ROWLEY — A Haverhill contractor charged with tapping into the town’s electricity grid in 2019 while working on two Haverhill Street homes must pay $1,430 to the Municipal Light Department within six months. Keith Braunack, 42, of Woodman Avenue saw two fraudulent use of electricity charges generally continued for six months and a slew of related charges dropped prior to his arraignment minutes earlier last Wednesday in Newburyport District Court. Failure to pay could result in the charges being brought back before a judge by a county prosecutor.

The agreement came moments after prosecutors dropped all charges against a Methuen contractor originally charged with the offenses.

Unlike many municipalities, Rowley residents receive electricity directly from the town – a network overseen by the Municipal Light Department.

The Methuen man hired Braunack as a subcontractor to work on the homes but was unaware that Braunack tapped into the town’s electricity network to illuminate the homes, according to court records.

In mid-January 2020, Light Department Superintendent Mark Anderson spoke to Rowley police Sgt. Matthew Ziev after spotting lights inside 623 Haverhill St., which had been unoccupied for years.

Anderson then spotted an orange electrical cable running from the house to a town service line along the street. A closer look showed there was no electrical meter attached to the home.

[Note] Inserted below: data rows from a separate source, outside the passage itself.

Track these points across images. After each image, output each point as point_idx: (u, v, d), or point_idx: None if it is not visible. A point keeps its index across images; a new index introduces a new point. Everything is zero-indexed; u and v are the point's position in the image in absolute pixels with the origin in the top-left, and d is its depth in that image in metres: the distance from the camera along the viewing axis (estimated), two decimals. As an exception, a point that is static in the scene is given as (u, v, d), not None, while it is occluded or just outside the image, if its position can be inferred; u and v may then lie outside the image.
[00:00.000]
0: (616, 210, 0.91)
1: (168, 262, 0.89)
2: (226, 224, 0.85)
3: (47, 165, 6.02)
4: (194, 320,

Ziev was able to track down building permits for the address and learned that the Methuen contractor had signed them. He also learned the same contractor was working on 929 Haverhill St. and went there to see if the same thing happened.

After arriving, Ziev noticed what looked liked jumper-like devices coming from the house’s meter box.

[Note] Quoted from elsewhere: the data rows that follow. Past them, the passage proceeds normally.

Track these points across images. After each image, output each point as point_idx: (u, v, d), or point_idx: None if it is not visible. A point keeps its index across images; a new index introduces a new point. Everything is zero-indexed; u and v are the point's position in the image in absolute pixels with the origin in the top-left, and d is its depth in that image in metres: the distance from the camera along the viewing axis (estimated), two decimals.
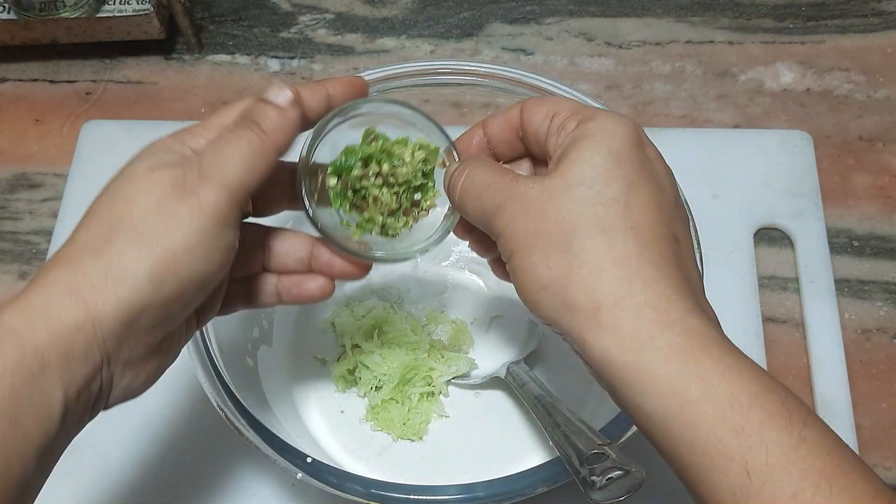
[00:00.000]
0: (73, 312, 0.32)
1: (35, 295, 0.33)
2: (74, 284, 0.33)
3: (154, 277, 0.33)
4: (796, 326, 0.60)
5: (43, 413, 0.32)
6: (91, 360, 0.33)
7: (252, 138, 0.36)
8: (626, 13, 0.76)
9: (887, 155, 0.67)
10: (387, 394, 0.55)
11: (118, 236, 0.34)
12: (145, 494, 0.55)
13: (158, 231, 0.33)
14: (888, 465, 0.55)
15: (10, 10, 0.70)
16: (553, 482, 0.43)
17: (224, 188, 0.34)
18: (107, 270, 0.33)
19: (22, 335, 0.32)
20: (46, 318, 0.32)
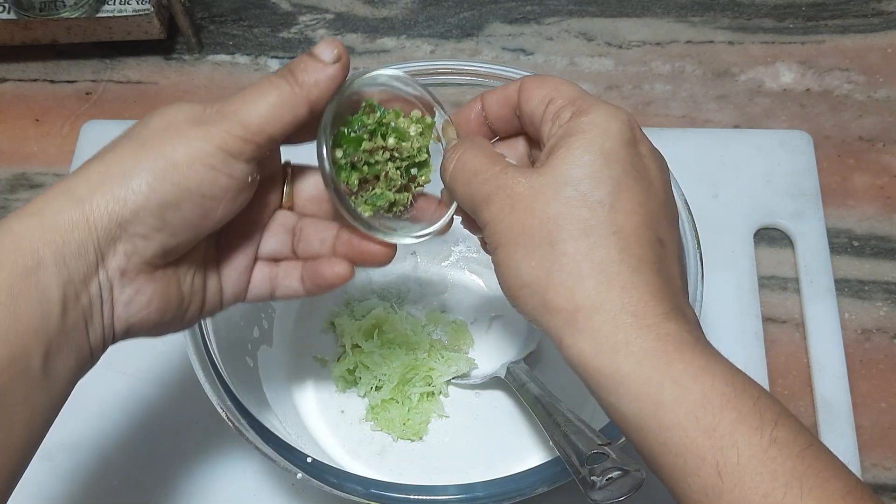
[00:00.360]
0: (68, 210, 0.33)
1: (35, 201, 0.34)
2: (72, 185, 0.34)
3: (150, 180, 0.34)
4: (796, 326, 0.60)
5: (42, 309, 0.32)
6: (86, 258, 0.34)
7: (283, 87, 0.36)
8: (626, 13, 0.76)
9: (887, 155, 0.67)
10: (387, 394, 0.55)
11: (124, 145, 0.35)
12: (145, 494, 0.55)
13: (162, 143, 0.34)
14: (888, 465, 0.55)
15: (10, 10, 0.70)
16: (553, 482, 0.43)
17: (239, 124, 0.35)
18: (105, 172, 0.34)
19: (17, 233, 0.33)
20: (41, 217, 0.33)
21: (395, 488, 0.43)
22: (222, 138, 0.35)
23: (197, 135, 0.35)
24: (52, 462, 0.55)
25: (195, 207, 0.35)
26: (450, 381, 0.56)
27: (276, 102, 0.36)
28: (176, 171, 0.34)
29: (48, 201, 0.34)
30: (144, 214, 0.34)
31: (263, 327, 0.56)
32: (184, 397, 0.57)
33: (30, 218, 0.33)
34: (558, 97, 0.37)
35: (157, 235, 0.35)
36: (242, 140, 0.35)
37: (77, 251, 0.33)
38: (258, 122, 0.35)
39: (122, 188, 0.34)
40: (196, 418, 0.56)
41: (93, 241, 0.33)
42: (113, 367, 0.59)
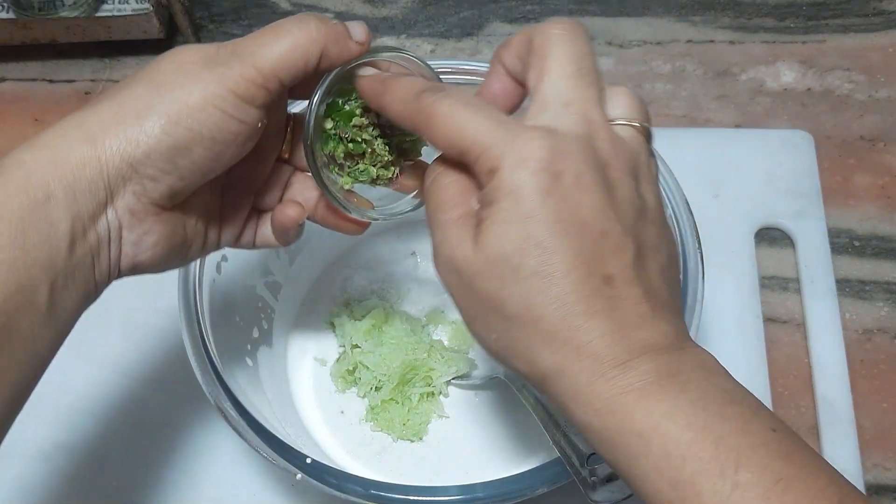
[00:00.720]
0: (81, 147, 0.34)
1: (46, 134, 0.34)
2: (84, 122, 0.34)
3: (164, 123, 0.34)
4: (797, 327, 0.60)
5: (51, 243, 0.33)
6: (96, 195, 0.34)
7: (299, 35, 0.36)
8: (627, 12, 0.76)
9: (888, 155, 0.67)
10: (387, 394, 0.55)
11: (137, 85, 0.35)
12: (144, 495, 0.55)
13: (176, 84, 0.35)
14: (888, 465, 0.55)
15: (9, 9, 0.70)
16: (553, 483, 0.43)
17: (253, 66, 0.35)
18: (118, 111, 0.34)
19: (28, 165, 0.33)
20: (53, 151, 0.33)
21: (395, 489, 0.43)
22: (236, 82, 0.35)
23: (211, 78, 0.35)
24: (51, 463, 0.55)
25: (205, 151, 0.35)
26: (450, 382, 0.56)
27: (291, 47, 0.36)
28: (190, 115, 0.34)
29: (60, 135, 0.34)
30: (156, 157, 0.34)
31: (263, 327, 0.56)
32: (183, 398, 0.57)
33: (41, 151, 0.33)
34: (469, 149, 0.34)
35: (167, 178, 0.35)
36: (255, 85, 0.35)
37: (87, 188, 0.34)
38: (270, 65, 0.35)
39: (136, 129, 0.34)
40: (195, 419, 0.56)
41: (103, 180, 0.34)
42: (112, 367, 0.59)
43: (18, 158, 0.33)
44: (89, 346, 0.59)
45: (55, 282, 0.33)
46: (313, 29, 0.36)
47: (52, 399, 0.57)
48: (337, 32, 0.37)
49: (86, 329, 0.59)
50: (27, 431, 0.56)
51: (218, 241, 0.42)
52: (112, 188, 0.34)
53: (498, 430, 0.55)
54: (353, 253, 0.62)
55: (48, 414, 0.57)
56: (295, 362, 0.58)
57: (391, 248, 0.62)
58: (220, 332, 0.50)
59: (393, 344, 0.56)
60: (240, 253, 0.54)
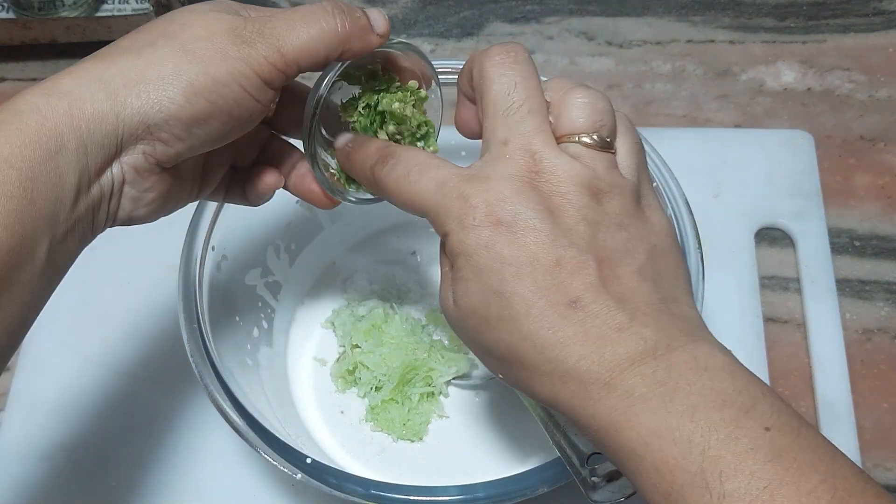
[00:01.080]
0: (100, 100, 0.33)
1: (64, 79, 0.34)
2: (107, 75, 0.34)
3: (188, 93, 0.34)
4: (797, 327, 0.60)
5: (57, 195, 0.32)
6: (106, 151, 0.34)
7: (326, 26, 0.36)
8: (627, 12, 0.76)
9: (889, 155, 0.67)
10: (387, 394, 0.55)
11: (164, 45, 0.35)
12: (144, 495, 0.55)
13: (205, 55, 0.34)
14: (889, 465, 0.55)
15: (9, 9, 0.70)
16: (553, 483, 0.43)
17: (278, 51, 0.35)
18: (143, 70, 0.34)
19: (43, 113, 0.32)
20: (70, 101, 0.33)
21: (395, 489, 0.43)
22: (260, 64, 0.35)
23: (238, 56, 0.35)
24: (52, 463, 0.55)
25: (220, 125, 0.36)
26: (450, 382, 0.56)
27: (317, 37, 0.36)
28: (214, 88, 0.35)
29: (79, 84, 0.33)
30: (174, 123, 0.35)
31: (263, 327, 0.56)
32: (183, 398, 0.57)
33: (58, 99, 0.33)
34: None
35: (178, 144, 0.36)
36: (277, 69, 0.36)
37: (100, 142, 0.33)
38: (294, 53, 0.36)
39: (159, 93, 0.34)
40: (195, 419, 0.56)
41: (117, 136, 0.34)
42: (112, 367, 0.59)
43: (34, 104, 0.32)
44: (89, 346, 0.59)
45: (55, 235, 0.33)
46: (339, 22, 0.37)
47: (52, 399, 0.57)
48: (361, 27, 0.37)
49: (86, 329, 0.60)
50: (27, 431, 0.56)
51: (197, 196, 0.42)
52: (123, 145, 0.34)
53: (498, 430, 0.55)
54: (354, 253, 0.62)
55: (48, 414, 0.57)
56: (295, 362, 0.58)
57: (391, 248, 0.62)
58: (220, 332, 0.50)
59: (393, 344, 0.56)
60: (240, 253, 0.54)
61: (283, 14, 0.36)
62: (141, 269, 0.62)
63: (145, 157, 0.35)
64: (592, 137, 0.35)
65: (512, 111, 0.35)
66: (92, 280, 0.62)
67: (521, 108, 0.35)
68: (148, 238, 0.63)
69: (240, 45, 0.35)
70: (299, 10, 0.37)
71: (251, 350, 0.54)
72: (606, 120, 0.36)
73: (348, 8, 0.37)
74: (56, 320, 0.60)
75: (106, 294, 0.61)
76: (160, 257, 0.58)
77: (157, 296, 0.61)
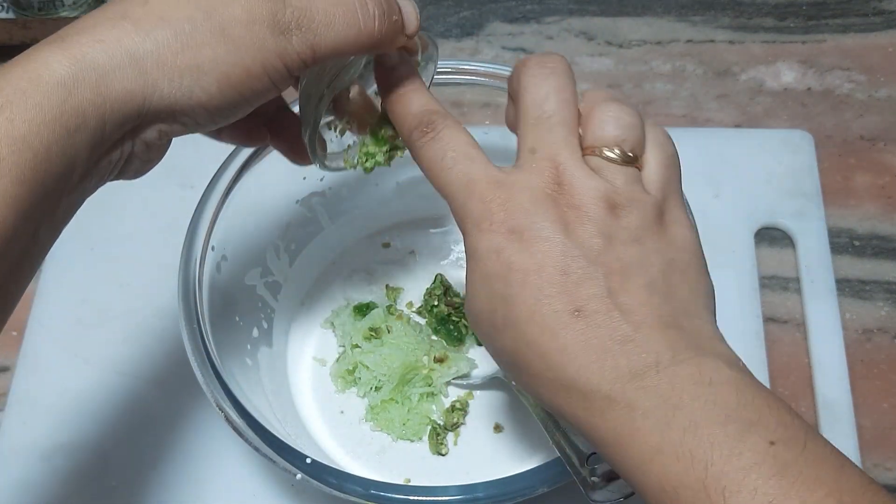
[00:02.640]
0: (129, 79, 0.32)
1: (90, 47, 0.31)
2: (140, 51, 0.32)
3: (222, 84, 0.33)
4: (797, 326, 0.60)
5: (66, 173, 0.31)
6: (124, 129, 0.33)
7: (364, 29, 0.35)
8: (627, 12, 0.76)
9: (888, 154, 0.67)
10: (386, 394, 0.55)
11: (202, 24, 0.33)
12: (144, 495, 0.55)
13: (243, 43, 0.33)
14: (889, 465, 0.55)
15: (8, 9, 0.70)
16: (553, 482, 0.43)
17: (311, 47, 0.34)
18: (179, 53, 0.32)
19: (68, 88, 0.30)
20: (98, 77, 0.31)
21: (395, 489, 0.43)
22: (292, 59, 0.34)
23: (274, 48, 0.34)
24: (51, 463, 0.55)
25: (239, 112, 0.35)
26: (450, 382, 0.56)
27: (353, 40, 0.35)
28: (247, 81, 0.34)
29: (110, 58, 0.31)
30: (200, 111, 0.34)
31: (263, 327, 0.56)
32: (182, 398, 0.57)
33: (86, 72, 0.31)
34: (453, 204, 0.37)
35: (196, 127, 0.35)
36: (304, 63, 0.35)
37: (120, 122, 0.32)
38: (326, 52, 0.35)
39: (192, 80, 0.33)
40: (195, 419, 0.56)
41: (139, 117, 0.33)
42: (112, 367, 0.59)
43: (60, 76, 0.30)
44: (89, 347, 0.59)
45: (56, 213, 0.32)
46: (378, 25, 0.36)
47: (52, 399, 0.57)
48: (395, 30, 0.37)
49: (86, 329, 0.60)
50: (27, 431, 0.56)
51: None
52: (142, 124, 0.33)
53: (498, 429, 0.55)
54: (354, 253, 0.62)
55: (48, 414, 0.57)
56: (295, 362, 0.58)
57: (391, 248, 0.62)
58: (220, 332, 0.50)
59: (393, 344, 0.56)
60: (240, 253, 0.54)
61: (322, 2, 0.35)
62: (141, 269, 0.62)
63: (160, 135, 0.35)
64: (615, 151, 0.35)
65: (542, 121, 0.36)
66: (92, 280, 0.62)
67: (552, 119, 0.36)
68: (148, 238, 0.63)
69: (277, 35, 0.34)
70: (339, 2, 0.35)
71: (251, 350, 0.54)
72: (630, 134, 0.36)
73: (386, 5, 0.36)
74: (56, 320, 0.60)
75: (106, 294, 0.61)
76: (160, 257, 0.58)
77: (157, 296, 0.61)
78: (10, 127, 0.29)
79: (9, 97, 0.30)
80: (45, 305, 0.61)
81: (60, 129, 0.30)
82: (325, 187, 0.58)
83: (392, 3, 0.37)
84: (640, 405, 0.31)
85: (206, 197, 0.51)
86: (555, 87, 0.36)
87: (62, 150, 0.30)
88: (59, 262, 0.62)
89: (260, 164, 0.53)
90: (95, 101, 0.31)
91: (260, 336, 0.56)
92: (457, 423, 0.55)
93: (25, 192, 0.30)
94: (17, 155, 0.29)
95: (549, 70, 0.37)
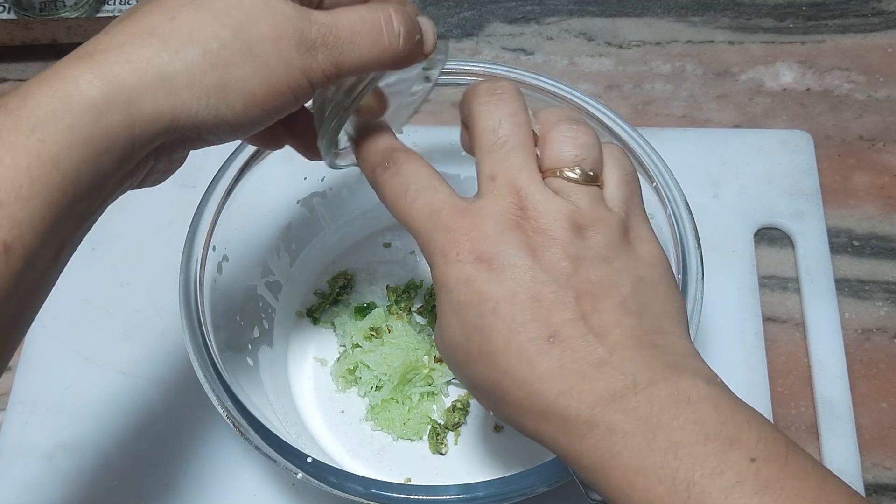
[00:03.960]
0: (159, 100, 0.31)
1: (121, 67, 0.31)
2: (170, 70, 0.31)
3: (247, 102, 0.33)
4: (796, 326, 0.60)
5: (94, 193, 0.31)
6: (151, 146, 0.32)
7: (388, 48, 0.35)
8: (627, 13, 0.76)
9: (888, 154, 0.67)
10: (387, 393, 0.55)
11: (231, 43, 0.32)
12: (145, 495, 0.55)
13: (270, 62, 0.33)
14: (888, 465, 0.55)
15: (9, 9, 0.70)
16: (553, 482, 0.43)
17: (336, 65, 0.34)
18: (208, 73, 0.32)
19: (99, 110, 0.30)
20: (130, 98, 0.30)
21: (395, 488, 0.43)
22: (317, 76, 0.34)
23: (300, 66, 0.33)
24: (52, 463, 0.55)
25: (261, 126, 0.35)
26: (450, 382, 0.56)
27: (377, 59, 0.35)
28: (271, 99, 0.33)
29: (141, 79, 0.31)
30: (224, 128, 0.33)
31: (263, 327, 0.56)
32: (184, 398, 0.57)
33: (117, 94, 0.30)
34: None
35: (218, 141, 0.35)
36: (328, 79, 0.35)
37: (148, 140, 0.32)
38: (349, 69, 0.35)
39: (219, 99, 0.32)
40: (196, 419, 0.56)
41: (167, 134, 0.32)
42: (113, 367, 0.59)
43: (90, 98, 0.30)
44: (90, 346, 0.59)
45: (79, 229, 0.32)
46: (402, 45, 0.36)
47: (54, 399, 0.58)
48: (417, 49, 0.37)
49: (86, 329, 0.60)
50: (29, 431, 0.56)
51: None
52: (169, 142, 0.33)
53: (498, 429, 0.55)
54: (354, 253, 0.62)
55: (49, 413, 0.57)
56: (295, 362, 0.58)
57: (392, 248, 0.62)
58: (221, 332, 0.50)
59: (393, 344, 0.56)
60: (241, 253, 0.54)
61: (347, 20, 0.34)
62: (141, 269, 0.62)
63: (182, 148, 0.34)
64: (575, 171, 0.35)
65: (497, 147, 0.36)
66: (92, 280, 0.62)
67: (507, 144, 0.35)
68: (148, 238, 0.63)
69: (304, 53, 0.33)
70: (365, 20, 0.35)
71: (252, 350, 0.54)
72: (588, 153, 0.36)
73: (410, 24, 0.36)
74: (56, 320, 0.60)
75: (106, 294, 0.62)
76: (161, 257, 0.58)
77: (157, 296, 0.61)
78: (41, 148, 0.29)
79: (40, 117, 0.29)
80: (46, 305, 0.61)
81: (91, 151, 0.30)
82: (325, 188, 0.58)
83: (415, 22, 0.37)
84: (620, 428, 0.31)
85: (207, 197, 0.52)
86: (507, 112, 0.36)
87: (91, 172, 0.30)
88: None
89: (261, 165, 0.53)
90: (125, 122, 0.30)
91: (261, 336, 0.56)
92: (457, 422, 0.55)
93: (53, 215, 0.29)
94: (46, 177, 0.29)
95: (498, 97, 0.37)
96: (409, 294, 0.59)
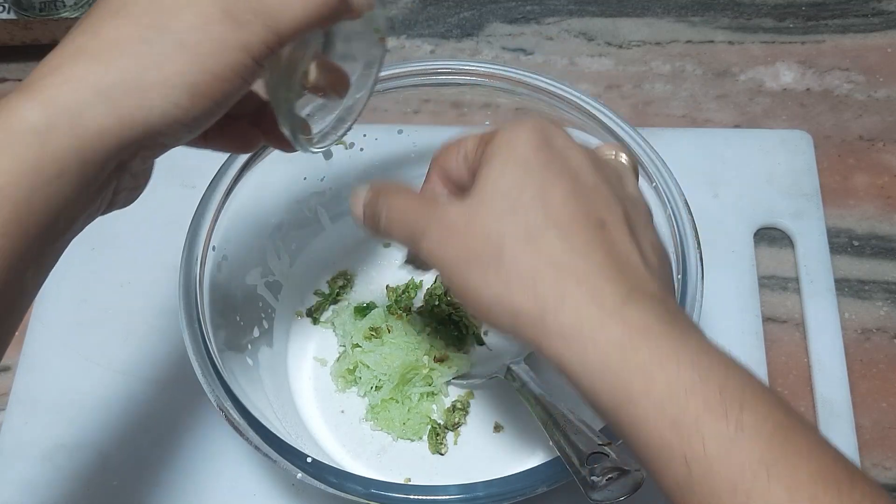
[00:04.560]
0: (102, 115, 0.30)
1: (58, 89, 0.30)
2: (104, 83, 0.31)
3: (192, 95, 0.32)
4: (796, 326, 0.60)
5: (52, 221, 0.30)
6: (107, 169, 0.31)
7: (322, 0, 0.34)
8: (627, 13, 0.76)
9: (887, 154, 0.67)
10: (387, 393, 0.55)
11: (158, 41, 0.31)
12: (145, 495, 0.55)
13: (204, 49, 0.32)
14: (888, 464, 0.55)
15: (10, 10, 0.70)
16: (553, 482, 0.43)
17: (275, 32, 0.33)
18: (143, 75, 0.31)
19: (43, 136, 0.29)
20: (71, 118, 0.30)
21: (395, 488, 0.43)
22: (259, 50, 0.33)
23: (237, 44, 0.32)
24: (52, 462, 0.55)
25: (214, 116, 0.34)
26: (450, 381, 0.56)
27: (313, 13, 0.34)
28: (217, 85, 0.33)
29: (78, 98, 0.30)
30: (177, 127, 0.33)
31: (263, 327, 0.56)
32: (184, 397, 0.57)
33: (58, 117, 0.30)
34: (468, 145, 0.38)
35: (176, 143, 0.34)
36: (270, 49, 0.34)
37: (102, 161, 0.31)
38: (289, 32, 0.34)
39: (163, 99, 0.31)
40: (196, 418, 0.56)
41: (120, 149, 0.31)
42: (113, 367, 0.59)
43: (31, 124, 0.29)
44: (89, 346, 0.59)
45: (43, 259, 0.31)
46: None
47: (53, 399, 0.58)
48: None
49: (86, 329, 0.60)
50: (28, 431, 0.56)
51: None
52: (125, 156, 0.32)
53: (498, 429, 0.55)
54: (354, 253, 0.62)
55: (49, 413, 0.57)
56: (295, 362, 0.58)
57: (392, 248, 0.62)
58: (221, 332, 0.50)
59: (393, 343, 0.56)
60: (241, 253, 0.54)
61: None
62: (141, 269, 0.62)
63: (143, 161, 0.34)
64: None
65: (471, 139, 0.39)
66: (92, 280, 0.62)
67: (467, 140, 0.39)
68: (148, 238, 0.63)
69: (237, 29, 0.32)
70: None
71: (251, 350, 0.54)
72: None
73: None
74: (56, 320, 0.60)
75: (106, 294, 0.62)
76: (160, 257, 0.58)
77: (157, 296, 0.61)
78: None
79: None
80: (45, 305, 0.61)
81: (41, 178, 0.29)
82: (325, 188, 0.58)
83: None
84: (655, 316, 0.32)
85: (207, 197, 0.52)
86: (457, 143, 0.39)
87: (44, 199, 0.29)
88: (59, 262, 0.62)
89: (261, 165, 0.53)
90: (73, 145, 0.30)
91: (260, 336, 0.56)
92: (457, 422, 0.55)
93: (8, 245, 0.29)
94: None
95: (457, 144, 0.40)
96: (408, 294, 0.59)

“Upon opening the meter, I observed there to be two jumper bars in the meter sockets,” Ziev wrote in his report. “I subsequently contacted Anderson and advised him of the same. Anderson responded to the scene and confirmed my observations, citing that the suspect in this case jumped electricity out of the meter socket, ultimately stealing electricity from the town of Rowley.”

Soon after, Rowley police issued an arrest warrant for the Methuen contractor.

After the warrant was issued Jan. 23, 2020, the Methuen man came to the police station and was placed under arrest. Accompanying him was Braunack.

The Methuen man told police he knew nothing of the illegal power taps and had hired Braunack to work on the homes as a subcontractor.

“Braunack confirmed that he was hired by (the Methuen man) to complete the electrical work. He also made admissions that he hooked into the RMLP illegally,” Ziev wrote in his report, adding that the contractor was ultimately responsible for what happened at the job sites.

The Methuen contractor was later arraigned in Newburyport District Court on two fraudulent use of electricity charges, larceny under $1,200 and wanton destruction of property under $1,200 charges.

Braunack never provided a written statement admitting he tapped into the town’s grid – a decision that ultimately led to the Methuen man having to face those charges for almost two years before they were dropped Wednesday.